During May 2015, the FASB issued new guidance related to Insurance. The new guidance requires insurance companies to provide additional disclosures about the liability for unpaid claims and claim adjustment expenses. This guidance is effective for annual periods beginning after December 15, 2015, and interim periods within annual periods beginning after December 15, 2016. BB&T's insurance operations primarily consist of agency/broker transactions; therefore, the adoption of this guidance is not expected to be material to the consolidated financial statements.

During May 2014, the FASB issued new guidance related to Revenue from Contracts with Customers. This guidance supersedes the revenue recognition requirements in Accounting Standards Codification Topic 605, Revenue Recognition, and most industry-specific guidance throughout the Accounting Standards Codification. The guidance requires an entity to recognize revenue to depict the transfer of promised goods or services to customers in an amount that reflects the consideration to which the company expects to be entitled in exchange for those goods or services. During August 2015, the FASB provided a one-year deferral of the effective date; therefore, the guidance is effective for interim and annual reporting periods beginning after December 15, 2017. During March 2016, the FASB issued clarification guidance as it relates to principal versus agent considerations for revenue recognition purposes. Additionally, during April 2016, the FASB issued further clarification guidance related to identifying performance obligations and licensing. The Company is currently evaluating this guidance to determine the impact on its consolidated financial statements.

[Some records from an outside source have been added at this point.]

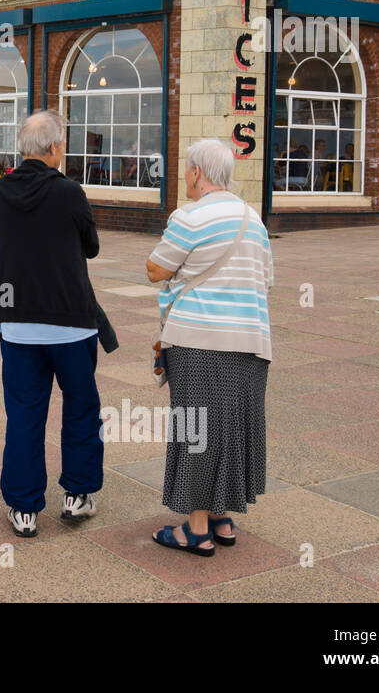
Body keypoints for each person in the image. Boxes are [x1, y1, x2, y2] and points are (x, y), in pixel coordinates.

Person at [146, 138, 274, 557]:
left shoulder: (189, 216)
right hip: (251, 340)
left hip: (200, 339)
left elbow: (155, 269)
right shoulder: (252, 219)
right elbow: (266, 278)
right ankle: (223, 517)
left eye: (187, 169)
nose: (185, 175)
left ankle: (196, 529)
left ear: (198, 172)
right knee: (233, 429)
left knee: (197, 428)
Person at [0, 110, 103, 538]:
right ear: (54, 148)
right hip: (71, 322)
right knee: (81, 409)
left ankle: (24, 507)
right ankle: (77, 495)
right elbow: (91, 247)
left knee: (24, 415)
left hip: (17, 323)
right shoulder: (70, 193)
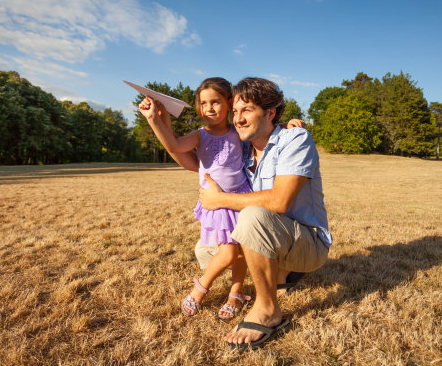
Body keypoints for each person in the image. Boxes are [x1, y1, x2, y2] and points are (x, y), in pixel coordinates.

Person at [194, 77, 332, 350]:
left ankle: (268, 309)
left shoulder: (295, 139)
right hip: (278, 237)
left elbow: (279, 202)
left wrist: (219, 199)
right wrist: (155, 119)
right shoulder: (243, 146)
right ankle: (284, 273)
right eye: (234, 111)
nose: (238, 119)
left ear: (270, 112)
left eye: (246, 110)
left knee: (251, 216)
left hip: (309, 243)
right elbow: (187, 154)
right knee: (207, 252)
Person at [138, 77, 252, 320]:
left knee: (241, 250)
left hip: (241, 197)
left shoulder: (238, 130)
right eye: (203, 103)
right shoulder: (200, 135)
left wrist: (288, 125)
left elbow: (263, 126)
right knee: (229, 253)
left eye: (216, 102)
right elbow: (175, 145)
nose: (209, 108)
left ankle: (236, 293)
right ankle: (200, 289)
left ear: (229, 102)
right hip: (216, 203)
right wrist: (154, 120)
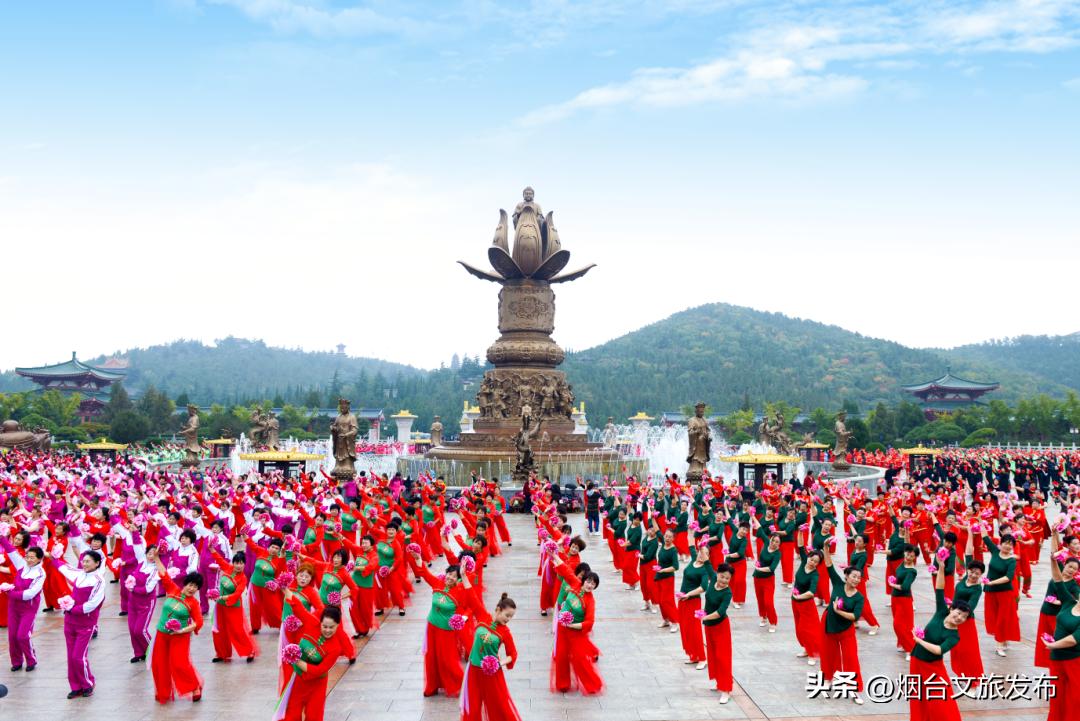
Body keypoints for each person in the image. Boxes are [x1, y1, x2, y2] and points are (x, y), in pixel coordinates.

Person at [277, 589, 352, 721]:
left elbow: (319, 670)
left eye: (331, 627)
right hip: (298, 680)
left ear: (337, 625)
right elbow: (298, 607)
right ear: (320, 622)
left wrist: (296, 660)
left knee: (314, 716)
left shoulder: (335, 648)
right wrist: (285, 588)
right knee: (292, 714)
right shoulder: (312, 623)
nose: (327, 630)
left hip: (316, 685)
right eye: (324, 626)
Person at [909, 563, 970, 721]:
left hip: (933, 667)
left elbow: (938, 650)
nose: (960, 618)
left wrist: (919, 640)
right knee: (918, 696)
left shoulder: (954, 636)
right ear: (951, 609)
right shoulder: (941, 612)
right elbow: (940, 588)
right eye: (958, 613)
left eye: (964, 617)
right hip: (916, 660)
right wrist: (941, 567)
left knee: (941, 700)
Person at [50, 548, 106, 698]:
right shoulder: (80, 574)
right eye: (83, 561)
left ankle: (87, 684)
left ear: (97, 563)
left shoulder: (99, 580)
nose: (84, 564)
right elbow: (64, 568)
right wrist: (53, 558)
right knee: (71, 656)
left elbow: (92, 604)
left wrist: (72, 609)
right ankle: (75, 686)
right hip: (70, 622)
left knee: (78, 656)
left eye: (88, 561)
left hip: (85, 623)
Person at [150, 557, 204, 704]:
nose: (192, 589)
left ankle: (194, 687)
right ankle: (163, 690)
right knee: (159, 664)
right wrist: (156, 558)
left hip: (180, 637)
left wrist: (182, 630)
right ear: (185, 584)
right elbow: (164, 573)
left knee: (179, 664)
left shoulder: (194, 603)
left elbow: (199, 622)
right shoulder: (173, 589)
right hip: (162, 634)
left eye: (195, 587)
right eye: (190, 585)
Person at [819, 541, 865, 705]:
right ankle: (828, 679)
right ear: (846, 576)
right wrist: (826, 548)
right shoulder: (838, 584)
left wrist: (839, 611)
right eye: (853, 576)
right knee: (828, 655)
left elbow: (855, 616)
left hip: (846, 631)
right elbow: (829, 565)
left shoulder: (859, 597)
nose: (856, 579)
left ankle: (853, 689)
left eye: (858, 577)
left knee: (851, 658)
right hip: (829, 626)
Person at [461, 593, 520, 721]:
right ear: (498, 610)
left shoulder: (505, 632)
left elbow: (513, 654)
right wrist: (463, 580)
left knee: (497, 706)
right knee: (472, 705)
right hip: (473, 670)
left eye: (511, 616)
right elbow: (472, 596)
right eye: (507, 615)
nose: (509, 619)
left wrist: (499, 663)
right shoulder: (483, 616)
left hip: (491, 674)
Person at [550, 552, 603, 695]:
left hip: (575, 632)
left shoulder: (590, 601)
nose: (590, 585)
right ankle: (563, 684)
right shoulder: (576, 584)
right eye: (588, 581)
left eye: (593, 584)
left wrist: (572, 626)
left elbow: (589, 622)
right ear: (584, 581)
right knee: (561, 656)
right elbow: (565, 570)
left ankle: (593, 684)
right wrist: (553, 554)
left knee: (580, 660)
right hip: (562, 629)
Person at [0, 532, 44, 672]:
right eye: (27, 557)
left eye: (32, 557)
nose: (29, 560)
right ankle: (16, 661)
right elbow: (11, 551)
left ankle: (31, 659)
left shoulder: (40, 573)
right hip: (13, 607)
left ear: (39, 559)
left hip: (28, 608)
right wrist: (1, 537)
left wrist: (10, 593)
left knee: (22, 636)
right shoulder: (21, 565)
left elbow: (30, 594)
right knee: (12, 637)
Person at [981, 530, 1019, 656]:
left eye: (1010, 544)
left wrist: (992, 582)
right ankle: (1002, 639)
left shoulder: (1011, 560)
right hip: (990, 592)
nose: (1007, 546)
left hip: (1004, 593)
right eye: (1005, 543)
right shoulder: (995, 551)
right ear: (1001, 543)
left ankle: (999, 646)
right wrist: (980, 521)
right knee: (993, 617)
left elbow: (1008, 577)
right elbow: (985, 537)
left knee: (1003, 619)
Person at [701, 562, 734, 703]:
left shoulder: (727, 593)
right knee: (713, 655)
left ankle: (726, 690)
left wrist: (704, 617)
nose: (724, 580)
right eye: (722, 576)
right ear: (718, 574)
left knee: (723, 657)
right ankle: (719, 682)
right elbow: (706, 562)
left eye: (727, 578)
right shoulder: (713, 578)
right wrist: (700, 549)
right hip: (709, 626)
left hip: (721, 627)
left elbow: (720, 612)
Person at [677, 539, 711, 669]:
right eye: (701, 552)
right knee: (685, 629)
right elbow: (690, 541)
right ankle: (693, 655)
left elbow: (703, 587)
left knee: (695, 630)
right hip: (683, 600)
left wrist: (689, 594)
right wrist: (692, 530)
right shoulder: (693, 560)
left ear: (708, 556)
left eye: (705, 553)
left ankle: (702, 658)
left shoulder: (705, 569)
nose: (702, 555)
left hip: (693, 602)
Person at [791, 528, 822, 663]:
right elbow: (800, 546)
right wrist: (800, 532)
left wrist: (799, 597)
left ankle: (813, 654)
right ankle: (806, 648)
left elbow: (811, 592)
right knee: (799, 628)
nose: (812, 562)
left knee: (807, 629)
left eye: (816, 562)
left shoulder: (815, 575)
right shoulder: (804, 562)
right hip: (795, 601)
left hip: (806, 604)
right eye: (811, 559)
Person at [889, 544, 918, 659]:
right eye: (908, 554)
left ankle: (910, 649)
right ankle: (902, 642)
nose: (908, 557)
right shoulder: (903, 563)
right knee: (900, 624)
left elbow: (905, 587)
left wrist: (892, 585)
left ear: (915, 558)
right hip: (895, 598)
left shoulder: (912, 571)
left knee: (899, 625)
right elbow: (907, 543)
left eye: (912, 556)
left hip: (904, 600)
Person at [654, 528, 680, 633]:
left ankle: (674, 622)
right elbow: (657, 530)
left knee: (667, 600)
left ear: (673, 538)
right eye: (666, 536)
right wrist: (652, 518)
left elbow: (676, 567)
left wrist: (664, 570)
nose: (667, 538)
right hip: (659, 576)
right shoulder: (663, 543)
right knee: (660, 600)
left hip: (668, 578)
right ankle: (666, 619)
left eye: (670, 537)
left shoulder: (673, 550)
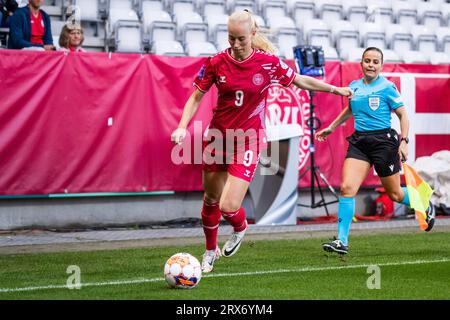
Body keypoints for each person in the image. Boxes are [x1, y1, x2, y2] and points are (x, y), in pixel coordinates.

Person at [170, 10, 353, 273]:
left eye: (241, 39)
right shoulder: (216, 62)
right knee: (210, 200)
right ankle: (210, 251)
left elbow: (300, 81)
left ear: (252, 34)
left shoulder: (268, 63)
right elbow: (196, 95)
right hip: (219, 138)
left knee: (228, 206)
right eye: (231, 38)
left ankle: (241, 227)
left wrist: (335, 89)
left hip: (249, 140)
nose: (235, 44)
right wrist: (181, 127)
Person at [316, 47, 435, 255]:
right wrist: (331, 127)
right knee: (347, 188)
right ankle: (341, 241)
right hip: (360, 142)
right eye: (367, 61)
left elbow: (403, 115)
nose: (371, 65)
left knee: (395, 194)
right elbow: (350, 110)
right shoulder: (354, 86)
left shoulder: (387, 87)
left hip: (384, 143)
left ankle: (423, 202)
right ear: (361, 63)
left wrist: (404, 141)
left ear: (381, 65)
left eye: (375, 62)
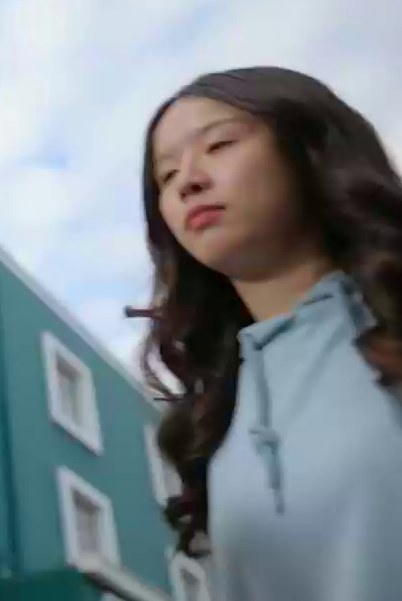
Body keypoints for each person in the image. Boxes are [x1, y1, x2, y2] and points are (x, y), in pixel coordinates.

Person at [135, 66, 402, 601]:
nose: (189, 180)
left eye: (219, 145)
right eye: (166, 176)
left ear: (308, 146)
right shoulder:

Effective January 1, 2016, BB&T adopted new guidance related to Fair Value Measurement. The new guidance eliminates the requirement to classify in the fair value hierarchy any investments for which fair value is measured at net asset value per share using the practical expedient. The adoption of this guidance was not material to the consolidated financial statements.

Effective January 1, 2016, BB&T adopted new guidance related to Internal-Use Software. Under the new guidance, if a cloud computing arrangement includes a software license, then the customer should account for the software license element of the arrangement consistent with the acquisition of other software licenses. If a cloud computing arrangement does not include a software license, the customer should account for the arrangement as a service contract. The adoption of this guidance was not material to the consolidated financial statements.

Effective January 1, 2016, BB&T adopted new guidance related to Debt Issuance Costs. The new guidance requires that debt issuance costs related to a recognized debt liability be presented in the balance sheet as a direct deduction from the carrying amount of that debt liability. The adoption of this guidance was not material to the consolidated financial statements, therefore, it was adopted on a prospective basis.

Effective January 1, 2016, BB&T adopted new guidance related to Consolidation. The new guidance provides an additional requirement for a limited partnership or similar entity to qualify as a voting interest entity, amending the criteria for consolidating such an entity and eliminating the deferral provided under previous guidance for investment companies. In addition, the new guidance amends the criteria for evaluating fees paid to a decision maker or service provider as a variable interest and amends the criteria for evaluating the effect of fee arrangements and related parties on a VIE primary beneficiary determination. The adoption of this guidance was not material to the consolidated financial statements.